= What the task requires =
Name every player the tennis match account identifies by name as playing in the number-three doubles match.

= Selected text =

The last chance would come at Ithaca Sunday. Singles victories rolled in like dominoes for the Crimson, and with the score 6-0 Fish gave the nod to Roberts. He would play at number three with roommate Chaikovsky, an NCAA doubles qualifier last season.
Playing against Scott Walker (Cornell's, not Harvard's) and a player described only as a "bearded lefty with a big serve," Roberts and Chaikovsky snatched the first set 6-4, before dropping the second, 7-5.
The match stayed on serve throughout the third set until, with Roberts serving at 5-6, Cornell took three straight points and needed but one of the next four to win the match.
The other two doubles matches had resulted in easy Harvard wins, so the whole Crimson squad gathered around the court now in a huddled silence. Roberts served and after an extended rally hit a desperation lob high into the lights. "There's no way you can see the ball in those lights," Chaikovsky said. "The guy hit it off the top of his racquet, and the ball landed about four courts down."

= Data section =
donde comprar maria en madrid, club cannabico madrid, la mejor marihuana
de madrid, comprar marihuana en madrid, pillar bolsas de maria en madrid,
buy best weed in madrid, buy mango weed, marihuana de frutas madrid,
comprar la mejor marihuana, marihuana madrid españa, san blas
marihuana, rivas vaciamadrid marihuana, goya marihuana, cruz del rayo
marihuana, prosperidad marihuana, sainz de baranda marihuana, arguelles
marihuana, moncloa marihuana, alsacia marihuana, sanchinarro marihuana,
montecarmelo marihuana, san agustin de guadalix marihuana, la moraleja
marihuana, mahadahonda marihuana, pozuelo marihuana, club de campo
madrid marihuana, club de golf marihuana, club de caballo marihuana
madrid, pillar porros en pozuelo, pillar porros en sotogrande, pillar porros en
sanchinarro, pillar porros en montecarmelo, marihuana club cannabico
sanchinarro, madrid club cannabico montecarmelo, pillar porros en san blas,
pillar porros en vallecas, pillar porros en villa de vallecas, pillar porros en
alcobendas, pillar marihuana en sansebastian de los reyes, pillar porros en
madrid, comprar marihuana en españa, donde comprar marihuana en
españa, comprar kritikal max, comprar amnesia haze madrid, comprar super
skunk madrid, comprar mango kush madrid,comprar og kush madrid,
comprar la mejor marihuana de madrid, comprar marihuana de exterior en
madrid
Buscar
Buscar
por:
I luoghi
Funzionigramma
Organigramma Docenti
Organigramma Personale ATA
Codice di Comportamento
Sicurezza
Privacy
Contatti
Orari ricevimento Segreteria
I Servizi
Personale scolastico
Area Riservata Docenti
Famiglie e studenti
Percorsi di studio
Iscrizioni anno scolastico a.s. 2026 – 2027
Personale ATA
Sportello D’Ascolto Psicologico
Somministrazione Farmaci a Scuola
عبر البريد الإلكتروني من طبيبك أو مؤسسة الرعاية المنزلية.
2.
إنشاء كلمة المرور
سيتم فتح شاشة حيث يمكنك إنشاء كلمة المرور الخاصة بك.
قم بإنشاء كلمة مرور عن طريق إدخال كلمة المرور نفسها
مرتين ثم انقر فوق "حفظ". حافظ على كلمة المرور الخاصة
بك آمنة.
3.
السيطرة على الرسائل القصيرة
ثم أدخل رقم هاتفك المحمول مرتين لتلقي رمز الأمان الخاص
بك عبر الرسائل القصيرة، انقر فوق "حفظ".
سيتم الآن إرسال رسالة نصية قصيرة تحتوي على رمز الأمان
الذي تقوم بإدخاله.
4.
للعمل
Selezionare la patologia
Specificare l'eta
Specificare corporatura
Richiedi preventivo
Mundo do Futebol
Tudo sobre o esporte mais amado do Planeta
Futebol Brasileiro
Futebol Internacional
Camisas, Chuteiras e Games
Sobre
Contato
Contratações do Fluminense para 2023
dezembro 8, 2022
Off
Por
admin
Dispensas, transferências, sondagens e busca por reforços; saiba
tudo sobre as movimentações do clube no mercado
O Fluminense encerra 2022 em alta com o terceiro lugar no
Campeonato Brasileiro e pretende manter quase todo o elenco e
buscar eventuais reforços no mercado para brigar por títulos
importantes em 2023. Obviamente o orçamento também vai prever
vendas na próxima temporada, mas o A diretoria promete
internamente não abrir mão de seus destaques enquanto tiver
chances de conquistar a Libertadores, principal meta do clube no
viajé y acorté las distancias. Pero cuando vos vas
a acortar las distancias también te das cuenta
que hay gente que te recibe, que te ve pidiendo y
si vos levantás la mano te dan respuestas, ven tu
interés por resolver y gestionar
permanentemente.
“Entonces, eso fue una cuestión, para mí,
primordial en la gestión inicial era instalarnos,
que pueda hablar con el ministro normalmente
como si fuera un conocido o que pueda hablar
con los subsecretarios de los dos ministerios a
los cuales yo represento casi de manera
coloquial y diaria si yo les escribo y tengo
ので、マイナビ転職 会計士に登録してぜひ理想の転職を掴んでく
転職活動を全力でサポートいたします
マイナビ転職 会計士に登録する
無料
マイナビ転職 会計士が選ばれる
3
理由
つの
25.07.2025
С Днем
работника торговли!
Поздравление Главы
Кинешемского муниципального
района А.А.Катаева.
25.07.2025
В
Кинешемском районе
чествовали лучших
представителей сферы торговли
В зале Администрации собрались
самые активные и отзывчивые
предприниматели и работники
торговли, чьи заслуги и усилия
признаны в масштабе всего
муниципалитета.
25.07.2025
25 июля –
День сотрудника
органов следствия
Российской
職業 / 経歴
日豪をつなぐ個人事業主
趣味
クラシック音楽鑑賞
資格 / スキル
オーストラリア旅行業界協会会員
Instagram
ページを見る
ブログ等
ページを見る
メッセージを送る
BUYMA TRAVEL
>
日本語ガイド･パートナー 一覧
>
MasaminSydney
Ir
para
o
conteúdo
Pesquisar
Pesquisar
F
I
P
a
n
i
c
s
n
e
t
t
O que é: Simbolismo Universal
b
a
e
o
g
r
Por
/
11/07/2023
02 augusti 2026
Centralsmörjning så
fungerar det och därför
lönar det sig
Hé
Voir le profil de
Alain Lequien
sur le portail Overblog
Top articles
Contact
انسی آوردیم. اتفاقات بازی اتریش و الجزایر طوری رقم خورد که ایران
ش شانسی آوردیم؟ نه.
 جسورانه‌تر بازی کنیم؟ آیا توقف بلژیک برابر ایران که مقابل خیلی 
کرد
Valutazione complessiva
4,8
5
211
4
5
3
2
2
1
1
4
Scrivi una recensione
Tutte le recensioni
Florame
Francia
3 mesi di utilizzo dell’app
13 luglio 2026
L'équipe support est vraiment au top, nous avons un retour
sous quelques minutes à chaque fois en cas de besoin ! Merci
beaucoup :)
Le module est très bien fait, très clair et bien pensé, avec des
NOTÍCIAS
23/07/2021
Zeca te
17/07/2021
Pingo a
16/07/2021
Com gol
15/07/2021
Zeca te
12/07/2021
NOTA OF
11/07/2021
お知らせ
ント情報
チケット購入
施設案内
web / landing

= Output for this exercise =
Roberts, Chaikovsky, and Scott Walker (of Cornell).